SELECTED EXTRACT:
*****

Sunday, October 6, 2013

The People Person Profession

The Chicago Bears mascot, Staley da bear and I on my first
day interning at Shriners Hospital for Children in Chicago.
Kate Schroeder

This past summer, I received some hands on Public Relations experience at Shriners Hospital for Children in Chicago. Shriners Hospital for Children is a network of 22 non-profit hospitals serving children with orthopedic conditions, burns, and cleft lip and palate. I was one of two people working in the Public Relations department this summer, so I communicated daily with hospital staff, as well as patients and their families. There was level of trust and unity between the Public Relations department and the hospital I had never experienced before as a budding PR professional. I had full access to patients, families and medical professionals in order to share their stories in order to promote Shriners to a larger audience.

However with all of that freedom came immense responsibility. I was scared out of my pants writing my first press release. This was due because of the delicate nature of writing on behalf of a hospital with strict guidelines for privacy and accuracy, such as the Health Information Privacy Act (HIPA) . This was especially true because of the hospitals non-profit status. Everything I wrote was a reflection of the hospital, and if I reflected it poorly, it could mean one less child could receive care.

When reading “PR Ethics and Reputation” and “Follow the Leader: Ethics and Responsibility” for class, it really got me thinking how vital a professional and ethical Public Relations department is to maintaining a healthy company, especially when it comes to non-profit PR. After making this connection through these articles, I did not have to stretch my imagination to picture myself in a real life case study of ethics. Imagine if I had used false information for an article for our hospital magazine about a new treatment for children with cerebral palsy (CP). Not only would the hospitals loose credibility and funding, but it could cause harm to the patients and families of patients with CP.

*****

WHAT IS EXPECTED: According to the internship post, why was writing a first press release for the hospital so frightening?

DATASET EXTRACT:
*****

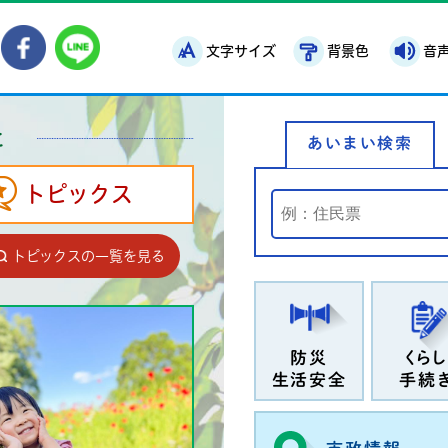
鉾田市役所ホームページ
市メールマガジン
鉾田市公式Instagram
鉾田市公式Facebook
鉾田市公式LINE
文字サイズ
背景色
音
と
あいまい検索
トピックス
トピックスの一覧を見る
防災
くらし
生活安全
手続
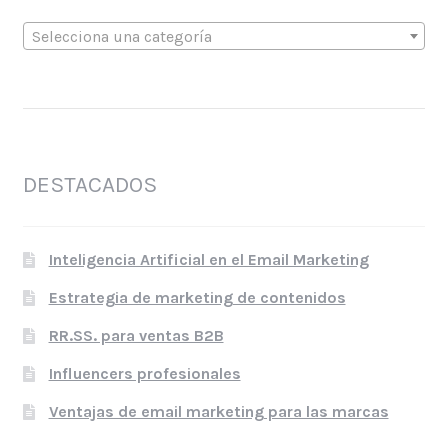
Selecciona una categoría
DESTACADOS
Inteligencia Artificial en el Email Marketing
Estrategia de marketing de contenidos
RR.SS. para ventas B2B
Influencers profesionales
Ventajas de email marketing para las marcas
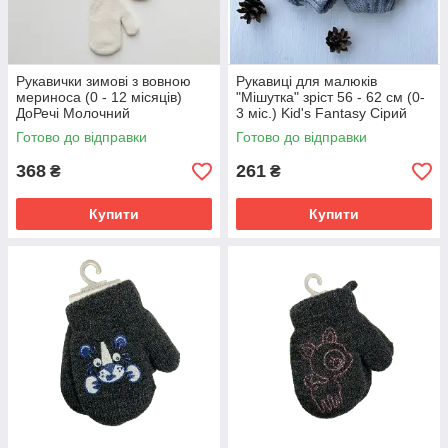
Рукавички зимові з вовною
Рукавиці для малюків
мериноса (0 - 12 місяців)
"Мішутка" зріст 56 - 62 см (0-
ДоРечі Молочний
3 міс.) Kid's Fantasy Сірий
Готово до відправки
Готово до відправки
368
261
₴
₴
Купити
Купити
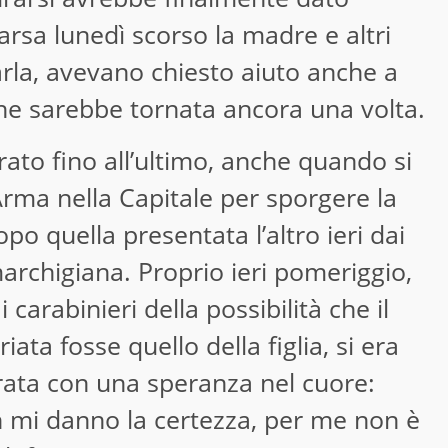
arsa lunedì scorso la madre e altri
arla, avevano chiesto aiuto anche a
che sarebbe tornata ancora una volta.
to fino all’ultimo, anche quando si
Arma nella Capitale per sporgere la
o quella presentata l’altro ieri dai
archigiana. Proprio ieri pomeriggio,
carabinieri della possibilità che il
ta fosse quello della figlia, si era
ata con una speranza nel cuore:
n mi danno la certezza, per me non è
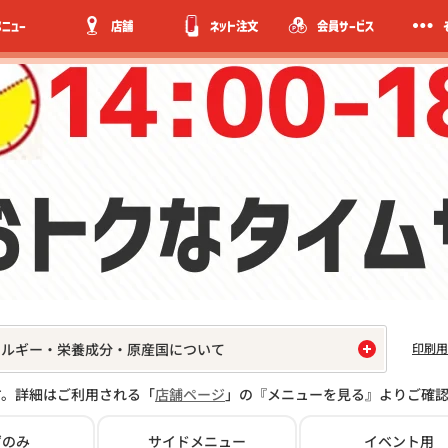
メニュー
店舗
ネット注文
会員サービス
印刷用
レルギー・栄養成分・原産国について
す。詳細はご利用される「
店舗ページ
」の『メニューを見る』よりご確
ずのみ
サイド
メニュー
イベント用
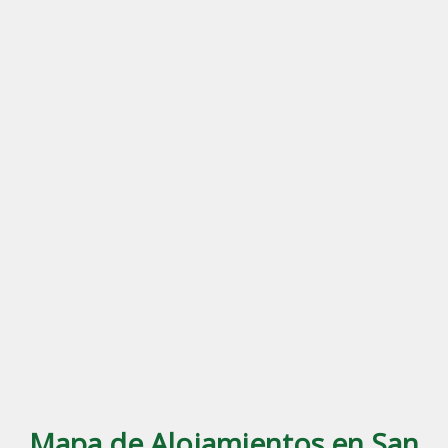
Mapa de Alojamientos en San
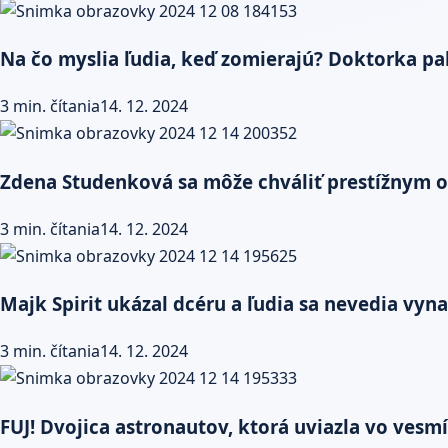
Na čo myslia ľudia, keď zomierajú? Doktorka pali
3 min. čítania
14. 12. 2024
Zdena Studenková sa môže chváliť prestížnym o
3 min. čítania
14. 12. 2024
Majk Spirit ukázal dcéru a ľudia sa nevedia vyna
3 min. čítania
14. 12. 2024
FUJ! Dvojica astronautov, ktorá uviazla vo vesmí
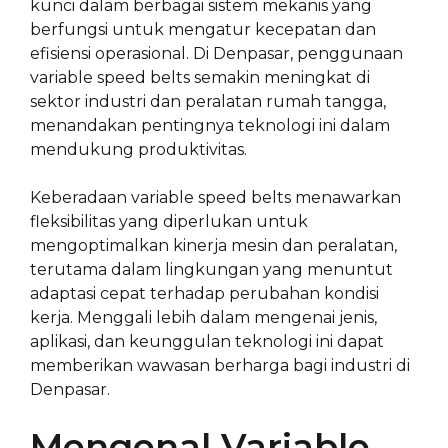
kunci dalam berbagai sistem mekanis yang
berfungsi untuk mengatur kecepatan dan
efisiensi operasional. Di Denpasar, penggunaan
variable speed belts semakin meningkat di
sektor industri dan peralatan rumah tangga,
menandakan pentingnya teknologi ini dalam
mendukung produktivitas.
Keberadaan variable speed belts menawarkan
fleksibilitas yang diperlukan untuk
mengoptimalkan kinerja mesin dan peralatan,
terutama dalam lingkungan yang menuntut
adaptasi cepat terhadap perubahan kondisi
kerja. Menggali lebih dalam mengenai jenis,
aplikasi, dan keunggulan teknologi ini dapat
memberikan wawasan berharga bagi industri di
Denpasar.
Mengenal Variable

*****

SOLUTION FOR THIS PROBLEM: Writing for a hospital was delicate because it had strict privacy and accuracy guidelines, and its non-profit status made this even more important. Everything written reflected on the hospital, and a poor reflection could mean one less child could receive care.